→ **Using the information**
A - Transcribe the stretch of the HGVC forum thread from "HGVC rocks -- and" through "are pretty stable.".
B - In the HGVC forum thread, why does Greg say there is no hurry to buy another package? Answer in one to three sentences.
C - Answer these questions from the HGVC forum thread:
(i) How many resale weeks did Greg buy, and where are they?
(ii) On what date did knagel pay for the 14000 points?
(iii) How many bonus points were added to knagel's purchase?

→ **Text section**
◆ ◆ ◆ ◆ ◆ ◆ ◆

Yes, I purchased to two weeks resale -- both 4,800 Platinum packages in Orlando.  I do not expect to ever use my home week, as I use the points to travel to Hawaii, right now HHV (4X) and Waikoloa (1X) with another HHV booked for 2014.

HGVC rocks -- and they treat resale purchasers (like me) very well.  Spend some time with the system and when the time is right, buy another package.  There isn't really a hurry here as the prices are pretty stable.

Good luck and welcome to HGVC!

Best,

Greg


----------



## knagel (Aug 22, 2013)

I too am wondering if I over paid and what points have sold for in the past.

I paid 8/1/13 for 14000 pts in Parc Soliel platinum season with 42,000 bonus points added with 4 years to use the bonus points ( 2 years to book and can book 2 years out), $77,981 with maintenance fees of 900.96 9x2), taxes of $139.70(x2), and dues of $125 per person (x2).

◆ ◆ ◆ ◆ ◆ ◆ ◆

→ **Material provided**
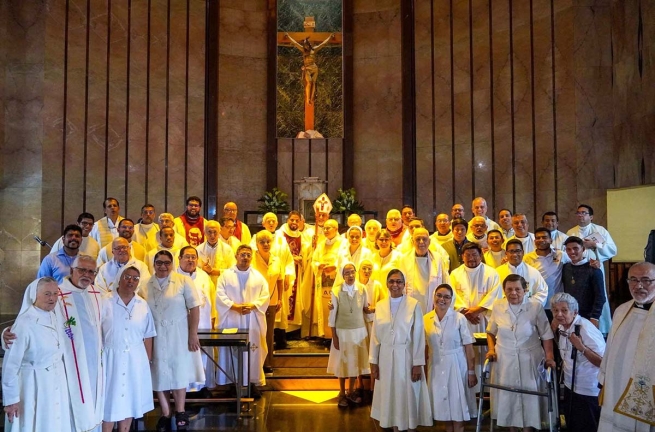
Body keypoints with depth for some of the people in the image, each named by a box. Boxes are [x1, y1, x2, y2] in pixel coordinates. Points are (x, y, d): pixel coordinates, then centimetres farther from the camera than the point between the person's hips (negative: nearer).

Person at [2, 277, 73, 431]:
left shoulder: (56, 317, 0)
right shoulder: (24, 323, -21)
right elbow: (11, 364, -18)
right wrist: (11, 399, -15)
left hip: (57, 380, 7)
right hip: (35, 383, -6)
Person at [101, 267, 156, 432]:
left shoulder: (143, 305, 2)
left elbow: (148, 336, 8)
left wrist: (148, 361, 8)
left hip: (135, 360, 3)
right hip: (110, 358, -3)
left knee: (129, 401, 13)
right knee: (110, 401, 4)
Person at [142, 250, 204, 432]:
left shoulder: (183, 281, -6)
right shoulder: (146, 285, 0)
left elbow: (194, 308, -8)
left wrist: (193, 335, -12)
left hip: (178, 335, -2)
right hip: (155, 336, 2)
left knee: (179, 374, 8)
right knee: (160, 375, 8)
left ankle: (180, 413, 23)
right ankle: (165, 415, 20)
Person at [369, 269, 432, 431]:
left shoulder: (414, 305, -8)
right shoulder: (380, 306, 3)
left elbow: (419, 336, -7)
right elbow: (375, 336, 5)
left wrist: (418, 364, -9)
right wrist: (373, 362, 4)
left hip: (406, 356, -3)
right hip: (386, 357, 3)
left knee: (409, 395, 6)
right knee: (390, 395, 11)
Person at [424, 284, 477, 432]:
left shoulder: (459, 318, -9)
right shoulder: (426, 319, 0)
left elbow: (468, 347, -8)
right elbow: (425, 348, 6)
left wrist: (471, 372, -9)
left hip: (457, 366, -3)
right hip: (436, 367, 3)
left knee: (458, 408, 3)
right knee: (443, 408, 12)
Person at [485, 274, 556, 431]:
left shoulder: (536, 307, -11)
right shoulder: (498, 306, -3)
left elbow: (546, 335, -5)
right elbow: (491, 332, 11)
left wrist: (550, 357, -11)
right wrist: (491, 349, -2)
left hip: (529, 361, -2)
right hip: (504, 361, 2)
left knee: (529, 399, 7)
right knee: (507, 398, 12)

◆ ◆ ◆ ◆ ◆ ◆ ◆

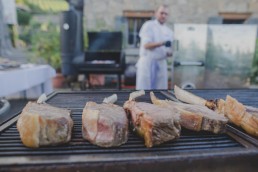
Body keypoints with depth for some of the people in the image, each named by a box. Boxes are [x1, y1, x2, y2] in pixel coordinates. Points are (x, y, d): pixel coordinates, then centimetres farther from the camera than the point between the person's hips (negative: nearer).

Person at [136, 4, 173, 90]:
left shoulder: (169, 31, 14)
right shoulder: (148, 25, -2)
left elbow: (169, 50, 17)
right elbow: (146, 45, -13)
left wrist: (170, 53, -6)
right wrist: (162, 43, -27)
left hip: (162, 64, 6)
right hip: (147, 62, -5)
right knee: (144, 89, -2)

◆ ◆ ◆ ◆ ◆ ◆ ◆

→ **Exercise responses**
A -
HGVC rocks -- and they treat resale purchasers (like me) very well.  Spend some time with the system and when the time is right, buy another package.  There isn't really a hurry here as the prices are pretty stable.

B - Greg says there is no real hurry because the prices are pretty stable.

C -
(i) Two weeks, both 4,800 Platinum packages in Orlando.
(ii) 8/1/13.
(iii) 42,000 bonus points.